Ce n’est pas une surprise si je vous dis qu’il y a des albums qui nous demandent du temps pour bien les apprécier, pour bien les intégrer et pour bien saisir toute la beauté enfouie derrière les mélodies parfois aussi sombres que la fin du monde.
Pour bien des raisons, il m’était impossible de coucher mes impressions sur les pages blanches de ce vieux logiciel qu’est Word dès la sortie de Plague God, mais une des principales raisons était de ce gabarit ! Face à ce monument de gravité, de lourdeur et d’une beauté aussi ténébreuse et imposante qu’un monolithe d’ébène se dressant prodigieusement sur le paysage musical en ébullition de 2022, on est submergé et happé par ce missile qui nous explose en plein cœur. Les émotions, tout comme la structure de cet album même, sont tellement denses qu’on s’y perd, qu’on reste prostré dans l’état d’hébétude dans lequel l’album nous plonge après chaque écoute.

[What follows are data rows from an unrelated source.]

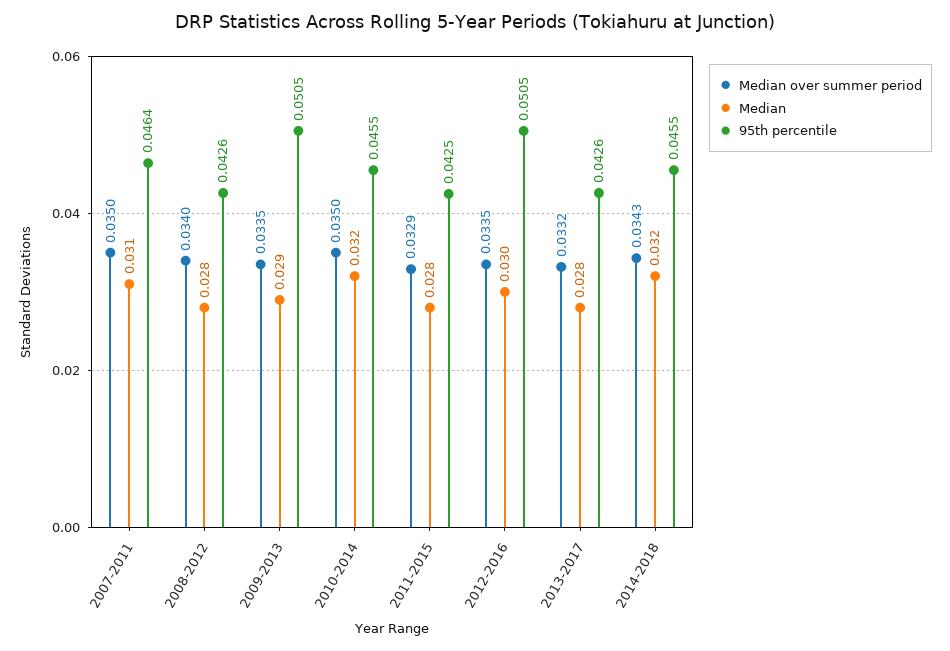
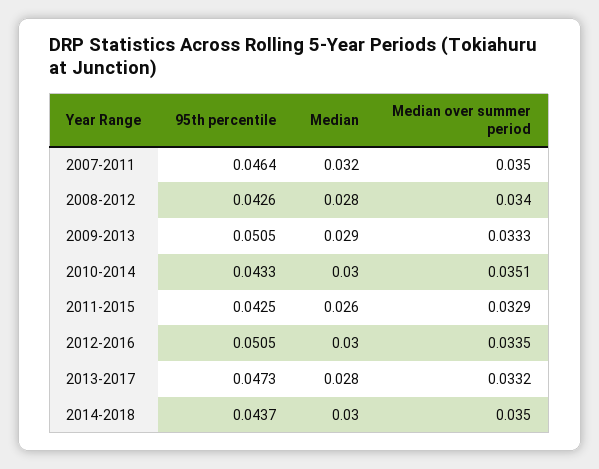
Median, 2007-2011: 0.031 -> 0.032
Median over summer period, 2009-2013: 0.0335 -> 0.0333
Median over summer period, 2010-2014: 0.035 -> 0.0351
Median, 2010-2014: 0.032 -> 0.03
95th percentile, 2010-2014: 0.0455 -> 0.0433
Median, 2011-2015: 0.028 -> 0.026
95th percentile, 2013-2017: 0.0426 -> 0.0473
Median over summer period, 2014-2018: 0.0343 -> 0.035
Median, 2014-2018: 0.032 -> 0.03
95th percentile, 2014-2018: 0.0455 -> 0.0437

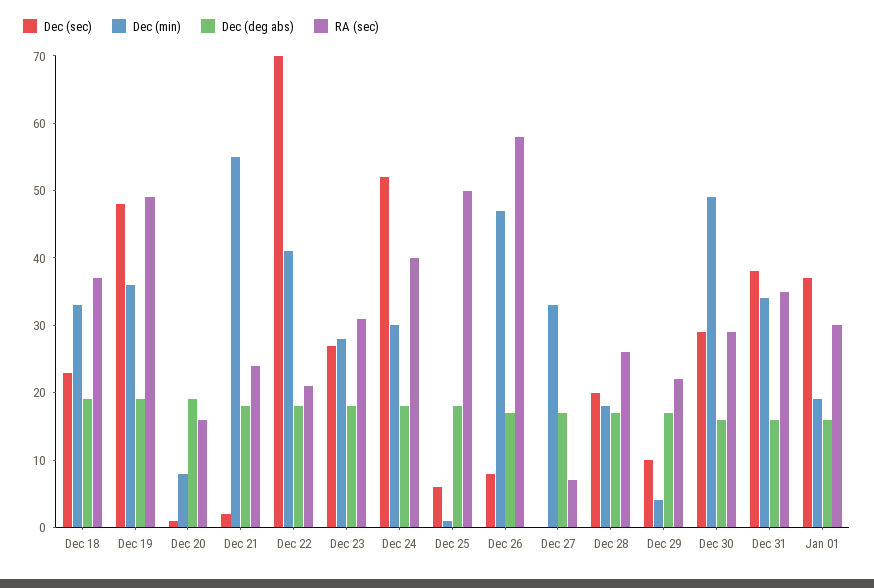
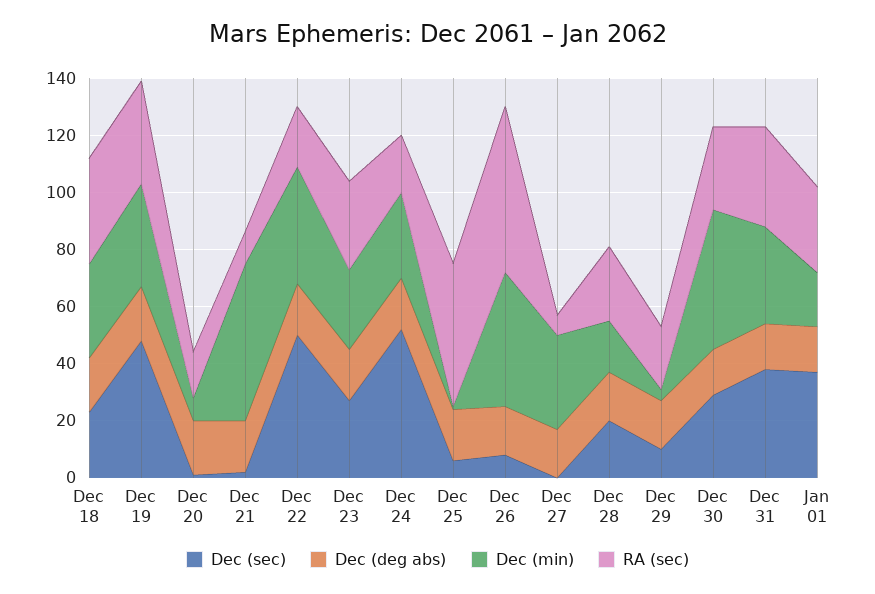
RA (sec), Dec 19: 50 -> 35
RA (sec), Dec 21: 25 -> 10
Dec (sec), Dec 22: 70 -> 50
RA (sec), Dec 24: 40 -> 20

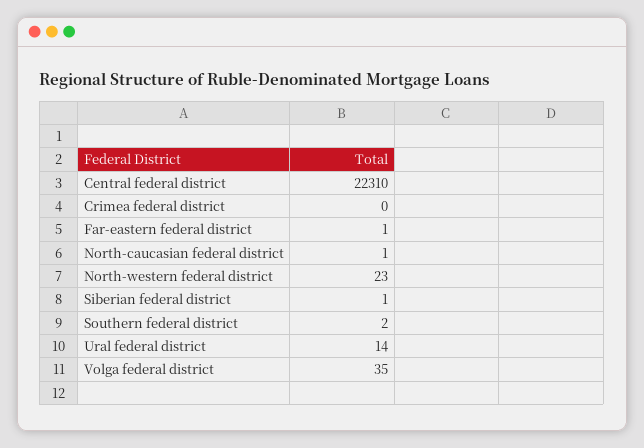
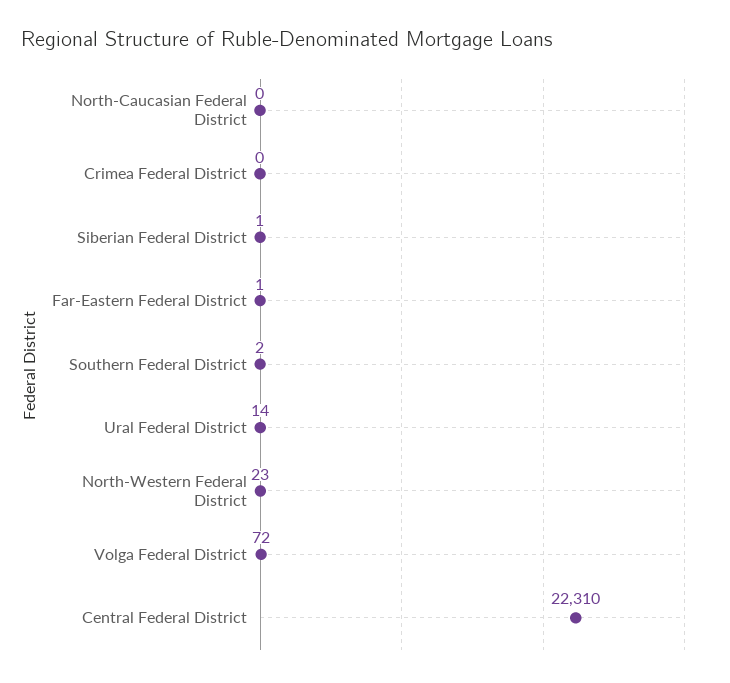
North-caucasian federal district: 1 -> 0
Volga federal district: 35 -> 72

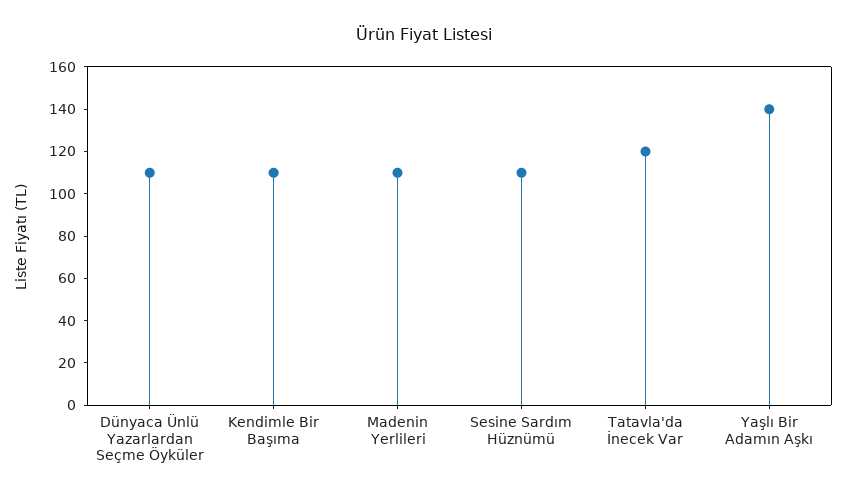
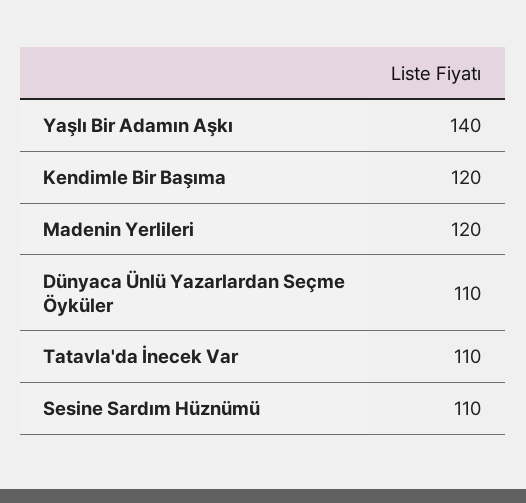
Kendimle Bir Başıma: 110 -> 120
Madenin Yerlileri: 110 -> 120
Tatavla'da İnecek Var: 120 -> 110

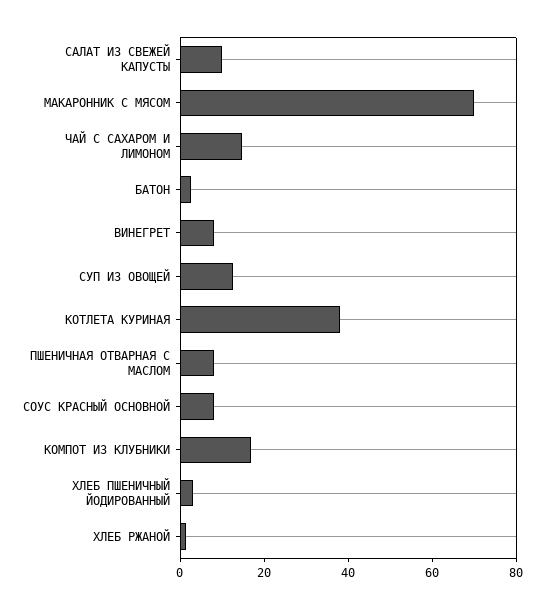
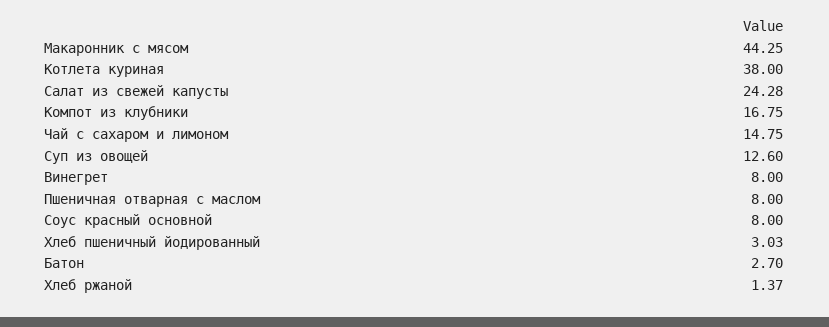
САЛАТ ИЗ СВЕЖЕЙ КАПУСТЫ: 10 -> 24.28
МАКАРОННИК С МЯСОМ: 70 -> 44.25

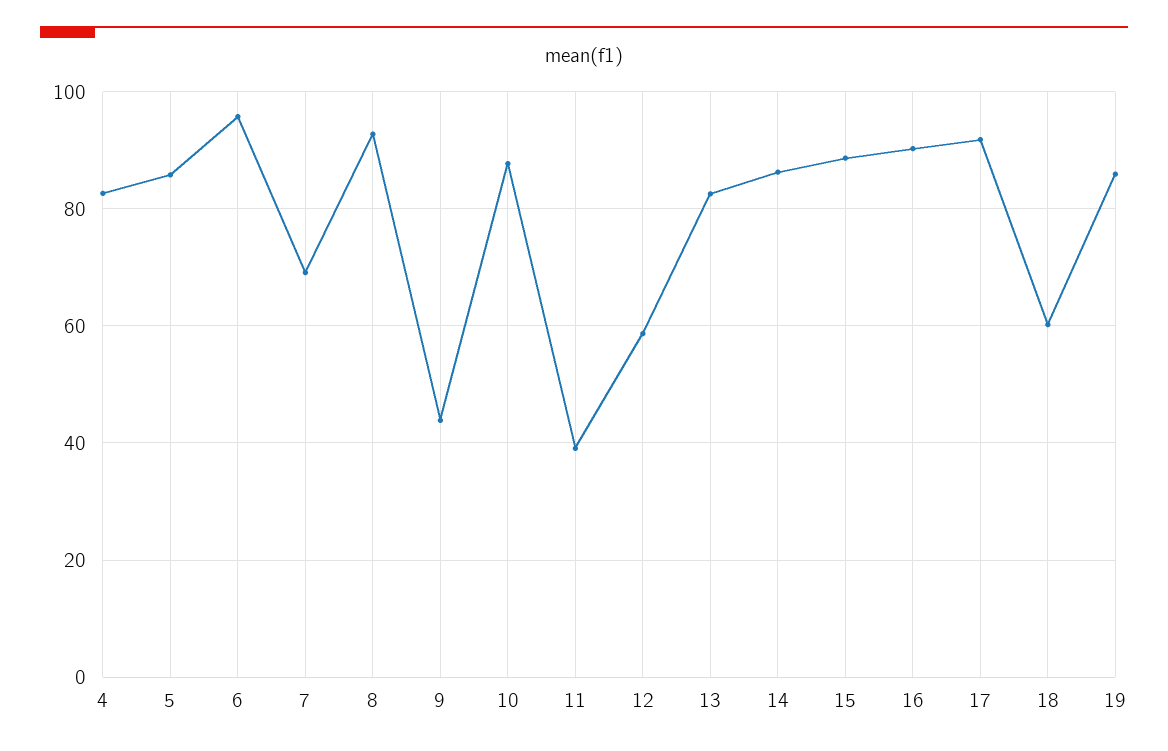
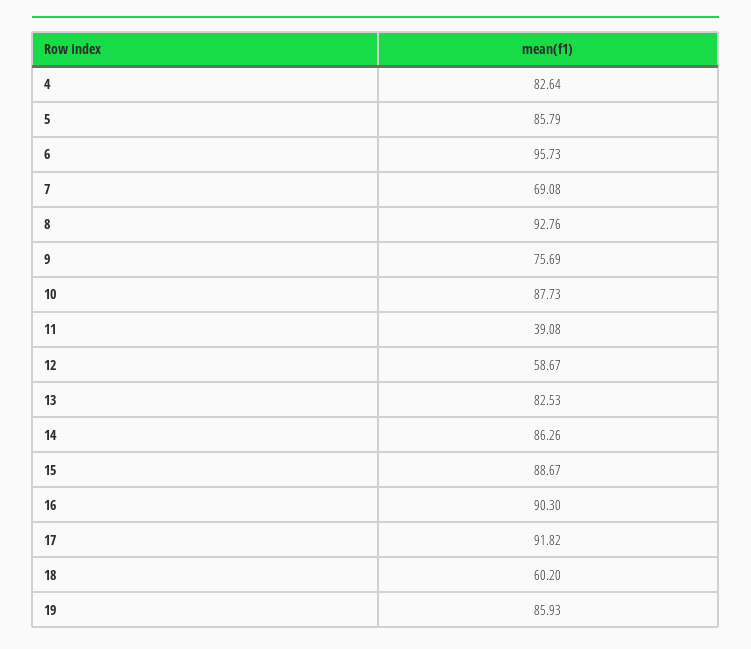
9: 44 -> 75.69

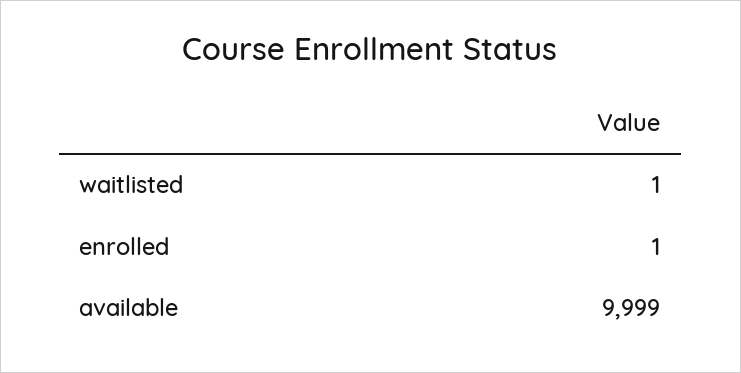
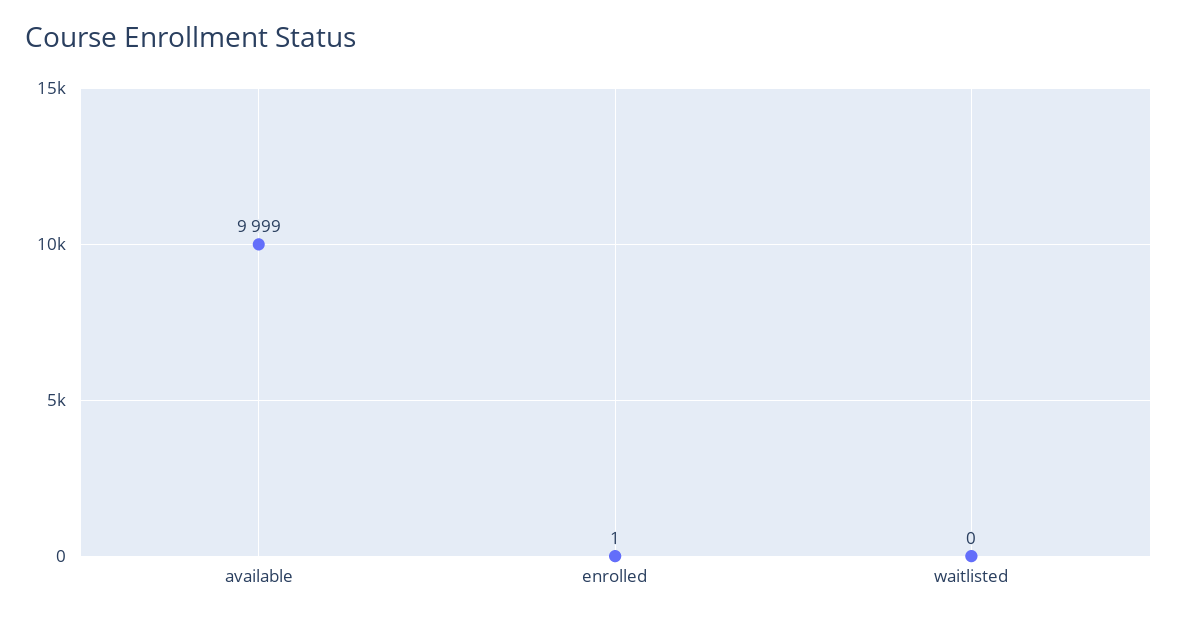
waitlisted: 1 -> 0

Je vous épargne les longs laïus concernant les illustres membres de ce projet, ce n’est plus un scoop à l’heure qu’il est et ce n’est plus un point sensationnel qui appâterait le chaland. Il reste cette ouverture sombre et inquiétante, à l’ambiance lovecraftienne, suivie d’une longue intro de batterie sauvage et magnifique, dont le rythme est semblable aux langues dansantes d’une flamme géante qui déchire les voiles de la nuit. Cette superbe cadence dont seul Igor a le secret nous ouvre sur un enfer de feu et de cendres aux riffs lourds et denses comme un océan de gouache, sublime et inquiétant à la fois. Cette matière rampante nous happe et nous prend aux tripes, les martèlements, les cris, les chœurs d’outre-monde sortent des bouches béantes de l’âme humaine, ils s’avancent en rampant et en s’agrippant à chaque cellule, à la moindre parcelle du corps restée consciente face au sensible.
Dans cet ensemble dense de cendres et de noirceur, la 2ème partie de In Spirit In Spite ressemble presque à une lumière au bout du tunnel. Un peu de vent sur cet enfer brûlant, nuancé par ce terrible voile de mélancolie, qui jette une brume cendreuse sur le paysage, le couvrant de poussière fine et l’ensevelissant sous la pellicule poudreuse du temps. Après tout, “we all carry inside us the seeds of our own deaths”. Implacable!
Après la boule compacte de riffs corrosifs et douloureux de Sarin, l’envolée ritualiste de batterie de « The Acres/The Ache » sonne comme une ascension, un réveil, une prise de conscience. La noirceur est toujours là, dans la lourdeur des mélodies, dans la lenteur des riffs, mais la beauté harmonique du mariage entre le chant clair et le lit de guitare aérien tranche avec l’obscurité. Il y a peut-être des lueurs naissantes pour qui sait les distinguer.
Retour à cette ambiance sombre de l’ouverture de l’album pour « The Half Rising Man ». Il y a quelque chose de plus dur qui s’est immiscé dans cet océan de gouache, quelque chose de froid, de métallique et de terrible. L’intro de basse ne rampe plus, elle s’avance sur la pointe des pieds, elle plane, elle s’amplifie peu à peu jusqu’à remplir l’espace avec un battement mécanique ponctué de son épais de batterie, avant d’éclater en une ascension terrible avec ce chant rauque et ritualiste, comme une incantation accompagnant cette élévation d’une icône calcinée, se tortillant pour sortir de la marre noire en se défaisant de sa propre chair dans l’air méphitique du champ de cendre sur lequel elle domine désormais. À ses pieds, les masses de fumées de batterie roulent comme des hordes de berserkers sur tout ce qui subsiste et la voix pleut du plomb sur ce spectacle de… de quoi au juste? Toute cette densité ! Toute cette passion ! Toute cette détermination ! Ce ne pourrait être la fin. N’est-ce pas ?
Et c’est à Absent in Body de nous laisser dans toutes ces interrogations avec une coupure de fin aussi nette que si le ciel décidait de tomber d’un seul coup ! Un seul coup, et puis plus rien.